David, 52, arrives having already compared providers online and researched his calcium score. He wants probabilities, not reassurance. A 10-year risk figure, a lifestyle plan, a clinical partner. Sophia, 34, tracks her biometrics and won't separate the scan from her daily health decisions, she asks how to reverse a fatty liver finding before she's even left the building. Liam, 24, just wants the upload faster.
"Radiology is no longer just interpreting scans," Justich said. "It's about interpreting people."
The problem is structural, not individual. Patient portals now deliver results in real time, often before a referring clinician has reviewed them, often before anyone has thought to pick up the phone. In Austria, Justich noted, some patients who complete breast screening never arrive at a breast care center, not because findings are missed, but because the next step is never communicated.

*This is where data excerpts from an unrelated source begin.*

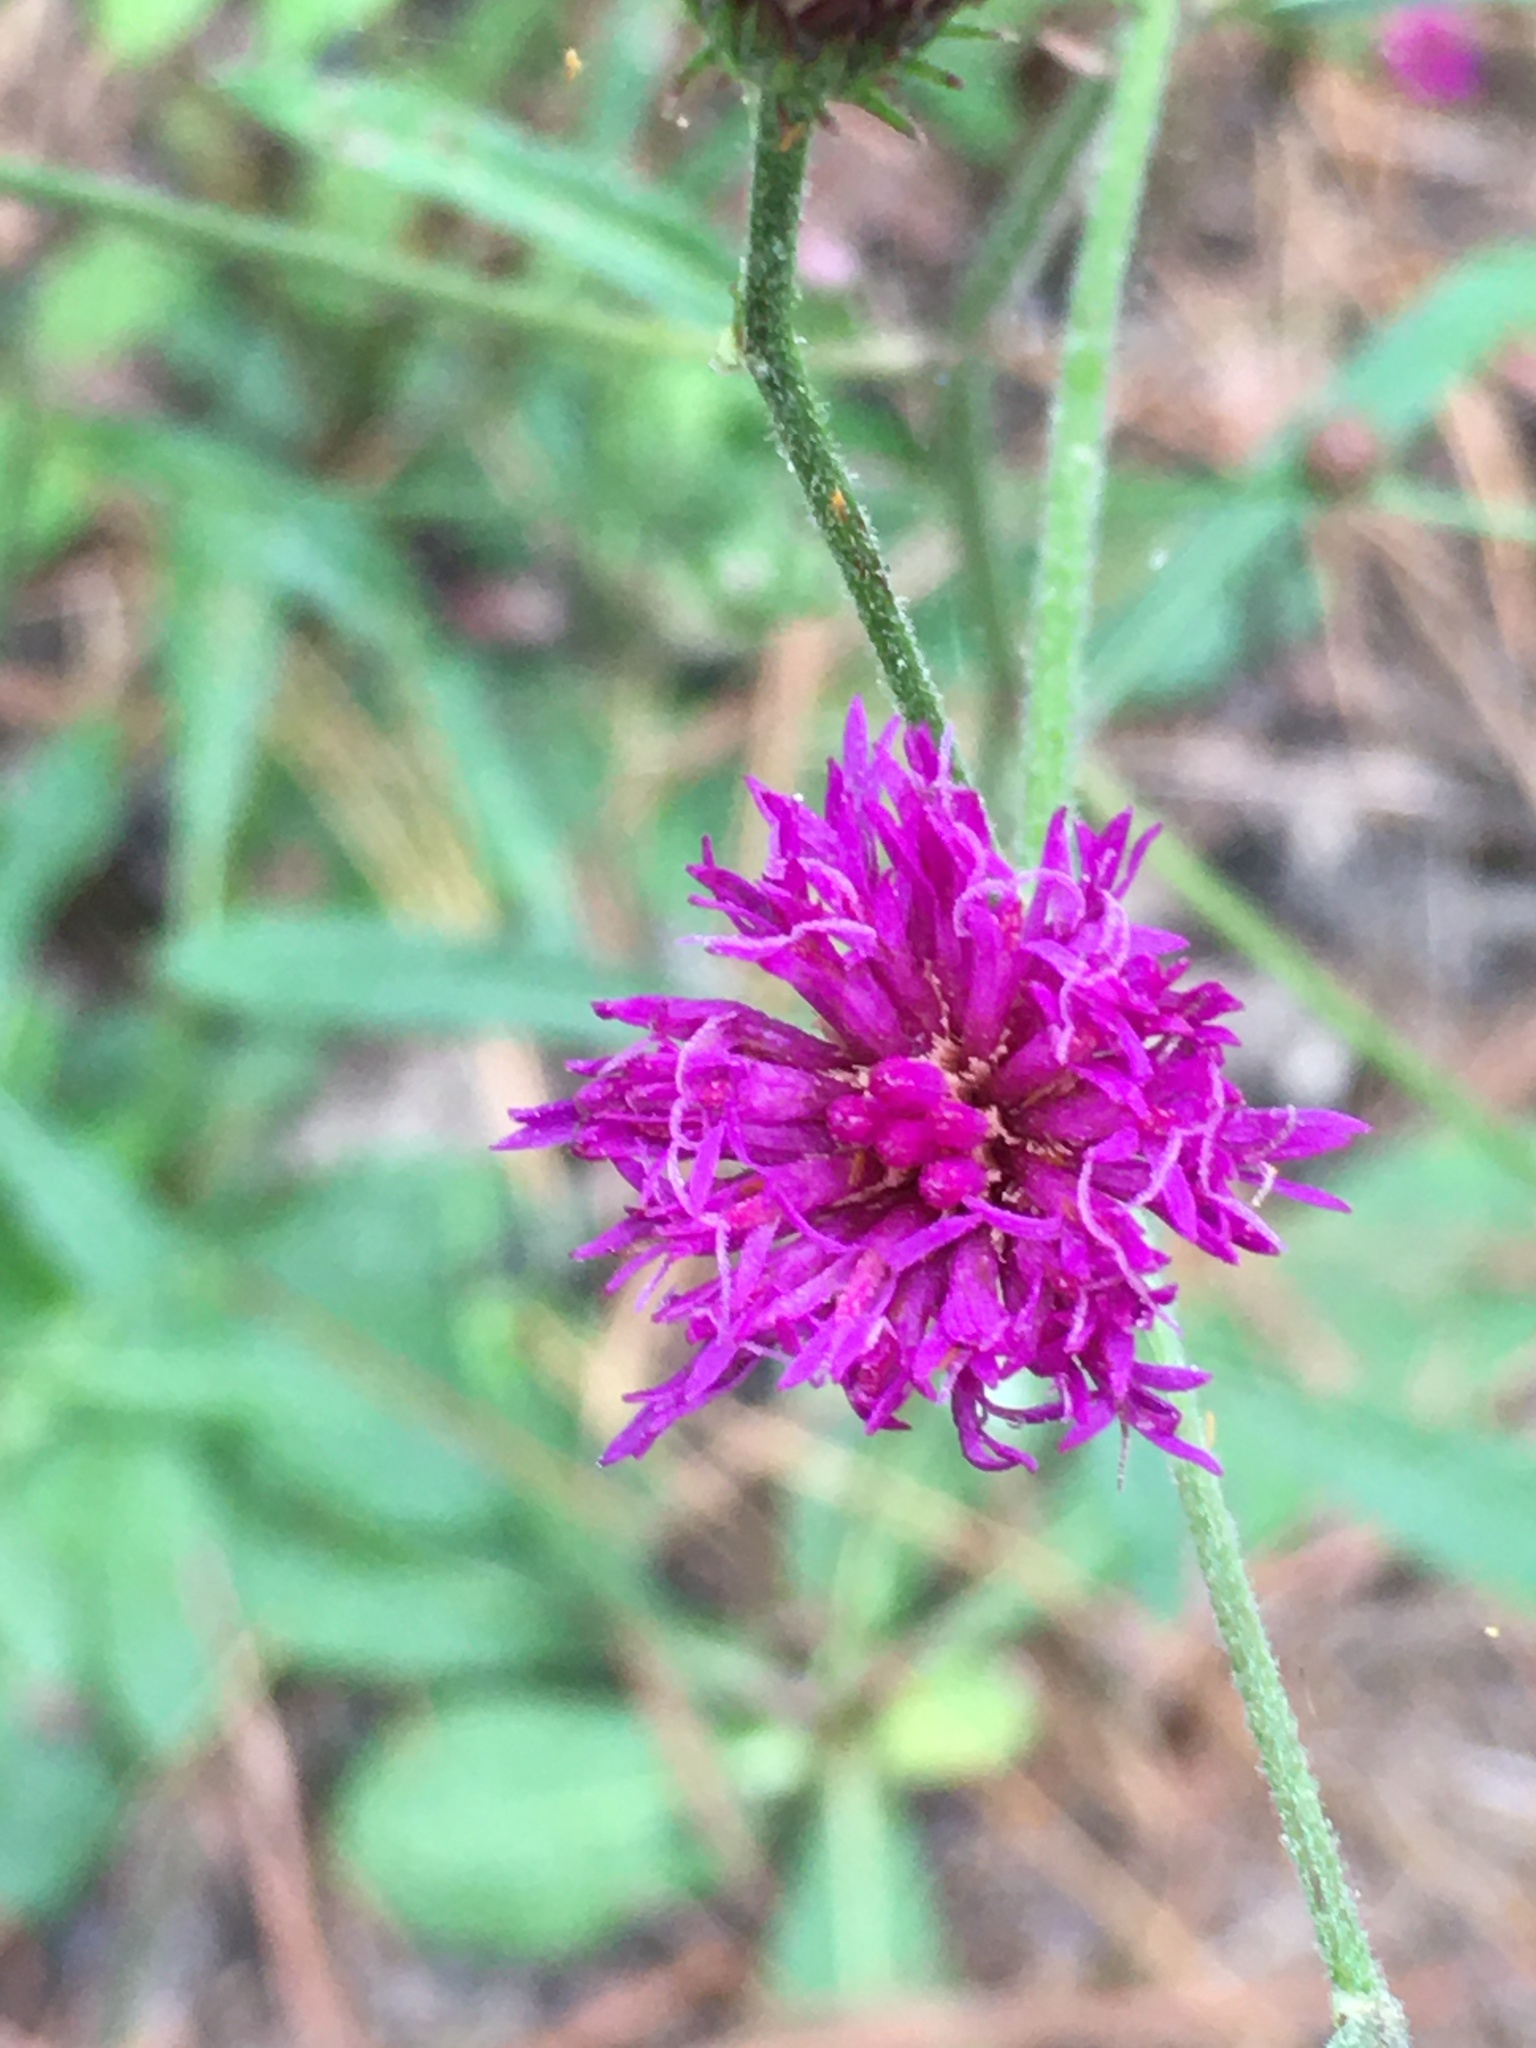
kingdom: Plantae
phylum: Tracheophyta
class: Magnoliopsida
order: Asterales
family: Asteraceae
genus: Vernonia
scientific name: Vernonia acaulis
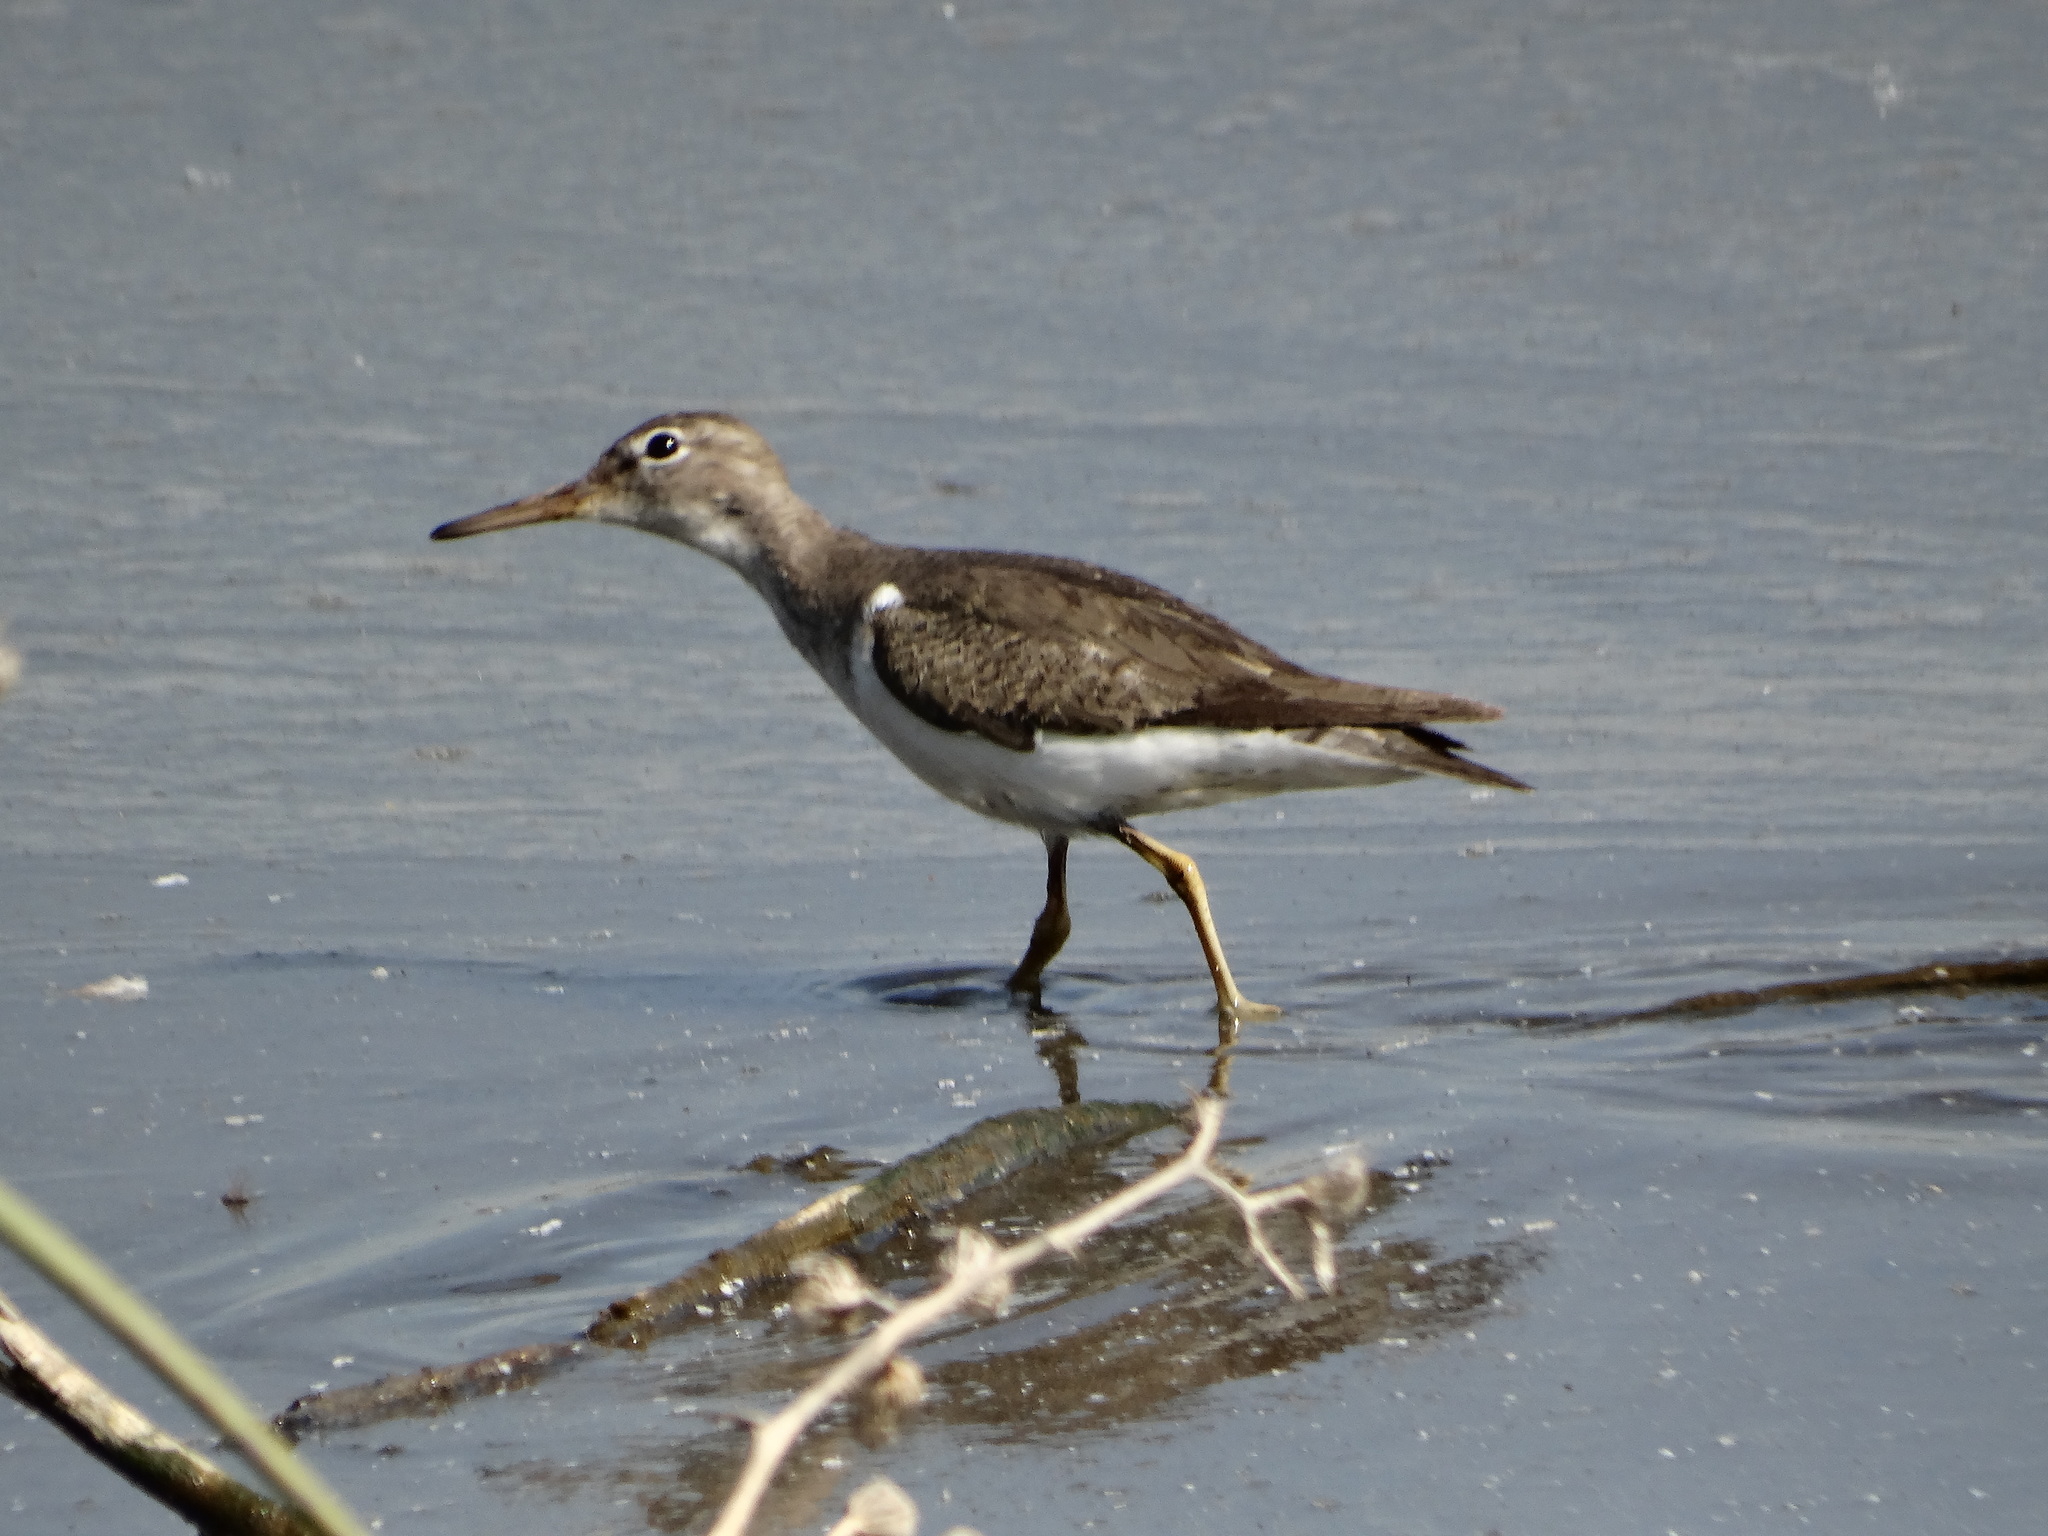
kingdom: Animalia
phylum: Chordata
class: Aves
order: Charadriiformes
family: Scolopacidae
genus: Actitis
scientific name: Actitis macularius
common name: Spotted sandpiper
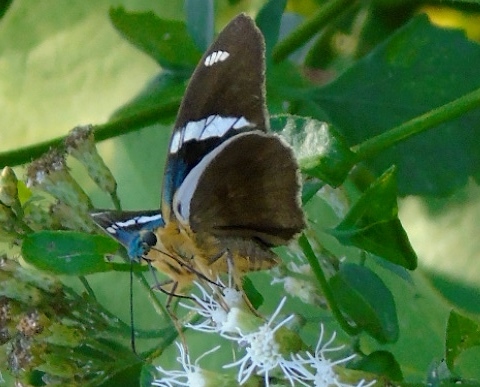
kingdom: Animalia
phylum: Arthropoda
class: Insecta
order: Lepidoptera
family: Hesperiidae
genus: Astraptes
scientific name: Astraptes fulgerator
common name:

They do not exit the system with a pathway. They simply disappear from it.
The invisible radiologist
Only around one in five patients can accurately describe what a radiologist does, according to data cited by Mihai-Alexandru Ene, MD, a radiology resident from the University of Medicine and Pharmacy in Craiova, Romania. Many do not recognize radiologists as physicians at all. Studies suggest that as many as 84% of patients want to meet their radiologist. The encounter, mostly, does not happen.
Three-quarters of radiology residents report at least one communication failure affecting their clinical work. Nearly half describe the experience as tense. There is no shortage of motivation, there is a near-total absence of formal training.
"Earn trust early, and spend it when you have to," said Mihai-Alexandru Ene, MD.Courtesy of Claudia Tschabuschnig
Ene's proposal was not a structural reform. It was two to five minutes before the scan: enough to establish presence, ask why the patient is there, understand what they've been experiencing, and build the foundation for harder conversations later. The cost is minutes. The return is a patient who knows who you are, and who, when something goes wrong, knows there is someone to call.
"If the moment you have to explain an error is the same moment you two first met," he said, "what you need is not communication lectures, but luck."
Who bears the cost
Steve Ebdon-Jackson, of Royal Berkshire Hospital NHS Foundation Trust in Reading, U.K., was direct about who absorbs the consequences of that gap. Older patients process information more slowly. Working memory changes with age. A positivity bias filters out uncertainty and risk, making difficult findings harder to land accurately. And older patients are, counterintuitively, less likely to challenge what they are told.
"Older patients either feel, or are made to feel, that they have less possibility to challenge even when the impact on them may be greater," Steve Ebdon-Jackson, a regulatory consultant from Reading, U.K.Courtesy of Claudia Tschabuschnig
"Older patients either feel, or are made to feel, that they have less possibility to challenge," he said, "even when the impact on them may be greater."
Those most vulnerable to misunderstanding are the least likely to question it. That asymmetry doesn't appear in a performance metric. It shows up later, in delayed treatment, unaddressed anxiety, and errors that were accepted rather than caught.
Claiming the clinical role
Prof. Adrian Brady, of University College Cork in Cork, Ireland, challenged the word "paraclinical" directly. In Ireland, trainees spend years in direct patient care before specializing in radiology. In many other European systems, that step has been eliminated -- cut for efficiency, with costs that are now legible in how the specialty understands its own purpose. The radiologist who has never stood at a bedside communicates differently from one who has.
"Be assertive about your right to be considered a clinical partner," Brady told the room. "If we don't do that, our position will continue to be eroded."
Research from the University of Zurich has found that patients who interact directly with their radiologist experience less anxiety and are more likely to recall information accurately. The relationship, when it exists, works. The question is whether the specialty is willing to claim it or whether it will continue to define itself by the report rather than the person who receives it.
Margaret reads slowly, filling gaps with assumption. Liam refreshes his screen. The report is the same. What it means, and how it lands, is not.